┏━━

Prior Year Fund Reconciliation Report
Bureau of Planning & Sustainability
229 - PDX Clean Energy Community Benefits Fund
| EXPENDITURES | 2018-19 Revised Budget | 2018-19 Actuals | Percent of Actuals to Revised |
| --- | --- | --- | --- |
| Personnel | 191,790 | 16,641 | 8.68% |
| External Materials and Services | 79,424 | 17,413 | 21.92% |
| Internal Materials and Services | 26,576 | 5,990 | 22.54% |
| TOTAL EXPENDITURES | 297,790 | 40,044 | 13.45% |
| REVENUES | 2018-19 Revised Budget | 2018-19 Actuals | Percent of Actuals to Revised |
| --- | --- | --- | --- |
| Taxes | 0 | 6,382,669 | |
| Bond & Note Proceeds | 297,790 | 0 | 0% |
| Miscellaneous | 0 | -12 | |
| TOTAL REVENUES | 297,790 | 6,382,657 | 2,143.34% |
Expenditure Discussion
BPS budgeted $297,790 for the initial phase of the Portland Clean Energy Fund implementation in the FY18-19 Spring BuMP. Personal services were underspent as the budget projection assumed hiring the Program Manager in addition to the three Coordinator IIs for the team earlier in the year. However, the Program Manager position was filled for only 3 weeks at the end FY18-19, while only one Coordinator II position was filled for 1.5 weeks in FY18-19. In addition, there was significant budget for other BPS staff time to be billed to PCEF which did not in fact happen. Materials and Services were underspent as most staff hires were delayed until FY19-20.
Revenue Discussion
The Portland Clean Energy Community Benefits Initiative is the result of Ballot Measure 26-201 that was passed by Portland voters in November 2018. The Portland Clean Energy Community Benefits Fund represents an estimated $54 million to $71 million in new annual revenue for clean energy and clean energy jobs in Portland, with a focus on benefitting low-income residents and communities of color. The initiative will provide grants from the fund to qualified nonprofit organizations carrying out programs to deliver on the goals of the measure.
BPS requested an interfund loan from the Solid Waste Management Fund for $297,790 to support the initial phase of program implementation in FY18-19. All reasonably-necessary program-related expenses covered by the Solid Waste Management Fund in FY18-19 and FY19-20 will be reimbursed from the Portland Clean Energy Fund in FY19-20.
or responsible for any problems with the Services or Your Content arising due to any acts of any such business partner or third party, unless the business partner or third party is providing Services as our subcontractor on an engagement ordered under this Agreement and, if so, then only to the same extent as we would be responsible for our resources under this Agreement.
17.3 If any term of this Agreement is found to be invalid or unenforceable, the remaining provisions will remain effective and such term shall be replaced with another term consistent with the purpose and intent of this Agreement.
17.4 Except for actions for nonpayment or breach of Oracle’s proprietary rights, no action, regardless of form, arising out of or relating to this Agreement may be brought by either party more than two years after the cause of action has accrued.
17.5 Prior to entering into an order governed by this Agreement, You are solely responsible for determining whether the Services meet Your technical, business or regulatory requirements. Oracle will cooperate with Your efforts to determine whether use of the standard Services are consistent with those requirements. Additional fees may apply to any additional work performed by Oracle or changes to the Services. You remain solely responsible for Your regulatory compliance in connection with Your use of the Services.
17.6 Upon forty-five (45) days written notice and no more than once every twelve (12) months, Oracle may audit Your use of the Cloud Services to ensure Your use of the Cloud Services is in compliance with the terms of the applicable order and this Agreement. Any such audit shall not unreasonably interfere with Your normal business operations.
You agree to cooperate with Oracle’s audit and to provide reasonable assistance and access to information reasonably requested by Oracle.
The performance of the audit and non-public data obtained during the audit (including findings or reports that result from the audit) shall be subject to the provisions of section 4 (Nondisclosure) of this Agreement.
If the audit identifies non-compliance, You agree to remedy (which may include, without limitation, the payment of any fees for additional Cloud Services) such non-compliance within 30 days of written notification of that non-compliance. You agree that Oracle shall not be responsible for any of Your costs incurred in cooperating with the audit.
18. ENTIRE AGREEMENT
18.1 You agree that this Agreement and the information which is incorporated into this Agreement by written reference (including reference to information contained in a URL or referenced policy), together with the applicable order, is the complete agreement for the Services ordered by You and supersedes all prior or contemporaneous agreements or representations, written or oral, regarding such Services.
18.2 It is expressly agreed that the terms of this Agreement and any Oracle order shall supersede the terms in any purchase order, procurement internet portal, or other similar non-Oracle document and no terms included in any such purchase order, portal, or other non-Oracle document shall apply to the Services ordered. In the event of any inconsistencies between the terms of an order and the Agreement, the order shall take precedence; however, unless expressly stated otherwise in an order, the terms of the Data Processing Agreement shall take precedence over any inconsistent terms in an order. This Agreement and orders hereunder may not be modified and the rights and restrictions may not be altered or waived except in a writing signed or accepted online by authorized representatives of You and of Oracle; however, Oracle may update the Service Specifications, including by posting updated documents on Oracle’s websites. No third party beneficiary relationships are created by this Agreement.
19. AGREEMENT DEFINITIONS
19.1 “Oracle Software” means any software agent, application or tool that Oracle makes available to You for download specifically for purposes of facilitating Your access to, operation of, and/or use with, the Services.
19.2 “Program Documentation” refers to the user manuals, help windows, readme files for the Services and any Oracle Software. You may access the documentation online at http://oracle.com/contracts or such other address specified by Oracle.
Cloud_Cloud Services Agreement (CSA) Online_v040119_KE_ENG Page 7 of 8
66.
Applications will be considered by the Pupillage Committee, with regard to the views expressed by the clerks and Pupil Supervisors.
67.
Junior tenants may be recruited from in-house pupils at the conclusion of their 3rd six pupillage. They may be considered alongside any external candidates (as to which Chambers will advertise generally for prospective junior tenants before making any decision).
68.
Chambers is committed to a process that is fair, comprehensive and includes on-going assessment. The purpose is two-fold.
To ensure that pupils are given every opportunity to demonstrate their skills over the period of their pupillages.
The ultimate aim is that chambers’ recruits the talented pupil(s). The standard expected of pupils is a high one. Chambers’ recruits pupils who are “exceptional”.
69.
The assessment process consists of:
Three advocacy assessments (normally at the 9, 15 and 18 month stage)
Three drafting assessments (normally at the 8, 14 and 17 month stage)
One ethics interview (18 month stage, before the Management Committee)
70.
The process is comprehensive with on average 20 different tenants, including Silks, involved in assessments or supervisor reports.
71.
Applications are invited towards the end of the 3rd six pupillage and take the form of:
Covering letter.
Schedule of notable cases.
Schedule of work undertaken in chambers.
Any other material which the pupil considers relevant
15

┗━━

◆ Work order ◆
Provide a count of the lines in the data above that include the word "TOTAL", stating the number alone.

◆ Exercise answer ◆
2